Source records

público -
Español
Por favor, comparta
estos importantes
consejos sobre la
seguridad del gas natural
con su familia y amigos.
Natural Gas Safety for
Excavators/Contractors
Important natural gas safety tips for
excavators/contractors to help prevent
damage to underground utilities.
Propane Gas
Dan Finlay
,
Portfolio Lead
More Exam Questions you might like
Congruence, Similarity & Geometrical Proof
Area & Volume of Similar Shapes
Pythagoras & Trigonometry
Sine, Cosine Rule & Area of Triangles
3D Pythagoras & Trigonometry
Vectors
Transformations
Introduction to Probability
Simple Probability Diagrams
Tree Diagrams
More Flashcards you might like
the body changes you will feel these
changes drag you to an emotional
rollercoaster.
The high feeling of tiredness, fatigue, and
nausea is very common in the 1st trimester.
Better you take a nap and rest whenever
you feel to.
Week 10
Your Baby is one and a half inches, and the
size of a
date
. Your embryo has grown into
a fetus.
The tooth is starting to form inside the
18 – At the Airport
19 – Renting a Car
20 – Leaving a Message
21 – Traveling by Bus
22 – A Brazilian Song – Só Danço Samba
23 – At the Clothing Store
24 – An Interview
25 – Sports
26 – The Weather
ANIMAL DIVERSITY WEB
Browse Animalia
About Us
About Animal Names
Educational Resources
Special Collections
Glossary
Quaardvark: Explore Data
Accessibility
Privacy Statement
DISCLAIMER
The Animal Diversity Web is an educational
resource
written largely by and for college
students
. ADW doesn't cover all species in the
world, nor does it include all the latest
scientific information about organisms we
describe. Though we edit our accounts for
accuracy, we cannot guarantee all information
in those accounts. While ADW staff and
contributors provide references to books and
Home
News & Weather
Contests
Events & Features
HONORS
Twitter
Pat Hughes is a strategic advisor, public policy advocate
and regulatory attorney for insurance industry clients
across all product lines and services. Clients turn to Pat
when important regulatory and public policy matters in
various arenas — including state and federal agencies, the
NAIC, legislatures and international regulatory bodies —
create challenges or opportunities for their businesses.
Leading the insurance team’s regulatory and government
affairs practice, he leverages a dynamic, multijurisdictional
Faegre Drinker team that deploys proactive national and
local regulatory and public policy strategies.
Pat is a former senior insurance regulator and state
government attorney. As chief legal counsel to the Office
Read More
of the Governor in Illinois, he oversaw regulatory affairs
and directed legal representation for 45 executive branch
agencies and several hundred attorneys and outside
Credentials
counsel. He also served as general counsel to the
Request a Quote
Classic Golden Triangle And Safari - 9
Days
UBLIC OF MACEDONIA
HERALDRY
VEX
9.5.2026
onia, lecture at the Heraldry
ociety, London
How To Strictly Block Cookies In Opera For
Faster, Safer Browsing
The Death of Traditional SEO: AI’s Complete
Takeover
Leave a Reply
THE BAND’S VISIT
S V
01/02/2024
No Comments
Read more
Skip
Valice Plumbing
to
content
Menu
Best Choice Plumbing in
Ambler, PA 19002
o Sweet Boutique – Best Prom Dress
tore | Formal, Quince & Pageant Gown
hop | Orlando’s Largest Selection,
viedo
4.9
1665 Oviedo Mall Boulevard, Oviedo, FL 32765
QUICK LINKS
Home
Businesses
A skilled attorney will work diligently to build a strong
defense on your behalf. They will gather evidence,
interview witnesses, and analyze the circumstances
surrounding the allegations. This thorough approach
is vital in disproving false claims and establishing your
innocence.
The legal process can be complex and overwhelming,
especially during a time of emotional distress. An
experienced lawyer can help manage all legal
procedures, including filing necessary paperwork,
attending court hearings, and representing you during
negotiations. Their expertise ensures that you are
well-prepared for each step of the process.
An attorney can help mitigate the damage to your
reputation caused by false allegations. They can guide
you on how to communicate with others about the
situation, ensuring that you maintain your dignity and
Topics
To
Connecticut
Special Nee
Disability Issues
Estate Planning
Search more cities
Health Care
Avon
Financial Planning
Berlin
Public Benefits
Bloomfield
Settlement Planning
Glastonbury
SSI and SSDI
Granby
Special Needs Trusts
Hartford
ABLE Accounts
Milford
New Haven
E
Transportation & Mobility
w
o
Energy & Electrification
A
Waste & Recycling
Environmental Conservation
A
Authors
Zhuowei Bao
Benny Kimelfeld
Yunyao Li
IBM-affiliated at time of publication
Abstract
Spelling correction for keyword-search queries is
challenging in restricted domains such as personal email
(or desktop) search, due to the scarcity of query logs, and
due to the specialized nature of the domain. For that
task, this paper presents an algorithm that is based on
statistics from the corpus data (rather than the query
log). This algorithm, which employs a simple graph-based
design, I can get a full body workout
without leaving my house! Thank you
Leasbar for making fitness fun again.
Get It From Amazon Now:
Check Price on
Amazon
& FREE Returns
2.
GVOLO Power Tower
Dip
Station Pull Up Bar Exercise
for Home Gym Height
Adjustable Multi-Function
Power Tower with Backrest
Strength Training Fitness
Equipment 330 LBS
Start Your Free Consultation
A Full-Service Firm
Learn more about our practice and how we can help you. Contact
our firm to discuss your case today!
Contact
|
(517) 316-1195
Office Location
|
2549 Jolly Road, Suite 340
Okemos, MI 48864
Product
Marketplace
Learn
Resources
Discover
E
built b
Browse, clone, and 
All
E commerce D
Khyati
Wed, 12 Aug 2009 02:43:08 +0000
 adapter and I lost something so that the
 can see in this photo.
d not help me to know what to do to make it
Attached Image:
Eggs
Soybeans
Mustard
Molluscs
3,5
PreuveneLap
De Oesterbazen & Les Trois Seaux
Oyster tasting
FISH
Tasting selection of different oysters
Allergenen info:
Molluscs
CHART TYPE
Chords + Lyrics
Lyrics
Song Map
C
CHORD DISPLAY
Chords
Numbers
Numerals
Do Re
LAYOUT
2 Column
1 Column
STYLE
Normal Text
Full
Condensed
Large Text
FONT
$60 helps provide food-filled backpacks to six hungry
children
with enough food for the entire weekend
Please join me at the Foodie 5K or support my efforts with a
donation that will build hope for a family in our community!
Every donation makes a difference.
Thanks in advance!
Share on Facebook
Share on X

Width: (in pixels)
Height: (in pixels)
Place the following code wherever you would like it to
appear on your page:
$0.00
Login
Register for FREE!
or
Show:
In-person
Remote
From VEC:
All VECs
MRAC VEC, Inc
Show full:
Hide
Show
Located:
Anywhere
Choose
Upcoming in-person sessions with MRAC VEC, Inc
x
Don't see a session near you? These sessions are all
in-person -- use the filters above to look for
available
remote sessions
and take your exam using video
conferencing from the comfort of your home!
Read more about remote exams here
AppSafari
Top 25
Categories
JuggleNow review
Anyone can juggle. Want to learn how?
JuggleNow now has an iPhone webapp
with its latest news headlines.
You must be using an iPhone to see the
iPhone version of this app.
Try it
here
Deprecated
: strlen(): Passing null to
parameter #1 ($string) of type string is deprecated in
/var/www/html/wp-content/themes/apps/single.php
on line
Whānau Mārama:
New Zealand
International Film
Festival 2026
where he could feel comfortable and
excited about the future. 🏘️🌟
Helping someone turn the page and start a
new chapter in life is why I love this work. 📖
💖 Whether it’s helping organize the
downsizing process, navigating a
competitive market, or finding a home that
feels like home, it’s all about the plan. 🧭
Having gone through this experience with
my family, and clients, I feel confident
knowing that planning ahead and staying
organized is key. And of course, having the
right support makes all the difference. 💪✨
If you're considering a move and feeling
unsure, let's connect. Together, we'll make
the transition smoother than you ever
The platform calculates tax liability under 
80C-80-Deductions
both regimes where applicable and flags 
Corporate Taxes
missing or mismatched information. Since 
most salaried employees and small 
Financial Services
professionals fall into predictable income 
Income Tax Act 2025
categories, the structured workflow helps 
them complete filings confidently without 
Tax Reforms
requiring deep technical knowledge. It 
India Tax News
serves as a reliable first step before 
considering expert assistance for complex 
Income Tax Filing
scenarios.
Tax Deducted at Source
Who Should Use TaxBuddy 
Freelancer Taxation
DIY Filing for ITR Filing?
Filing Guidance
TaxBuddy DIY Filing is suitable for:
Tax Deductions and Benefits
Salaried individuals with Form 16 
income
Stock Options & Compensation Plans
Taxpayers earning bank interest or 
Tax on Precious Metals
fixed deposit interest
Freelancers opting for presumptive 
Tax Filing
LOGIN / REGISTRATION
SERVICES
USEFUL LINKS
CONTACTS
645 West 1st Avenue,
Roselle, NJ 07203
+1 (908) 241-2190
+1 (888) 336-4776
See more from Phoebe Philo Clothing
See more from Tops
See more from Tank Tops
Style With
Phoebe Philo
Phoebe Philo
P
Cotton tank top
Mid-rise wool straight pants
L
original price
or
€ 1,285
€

**Work required**
Review the preceding data and report every line that includes the string "including".

**Answer box**
various arenas — including state and federal agencies, the
procedures, including filing necessary paperwork,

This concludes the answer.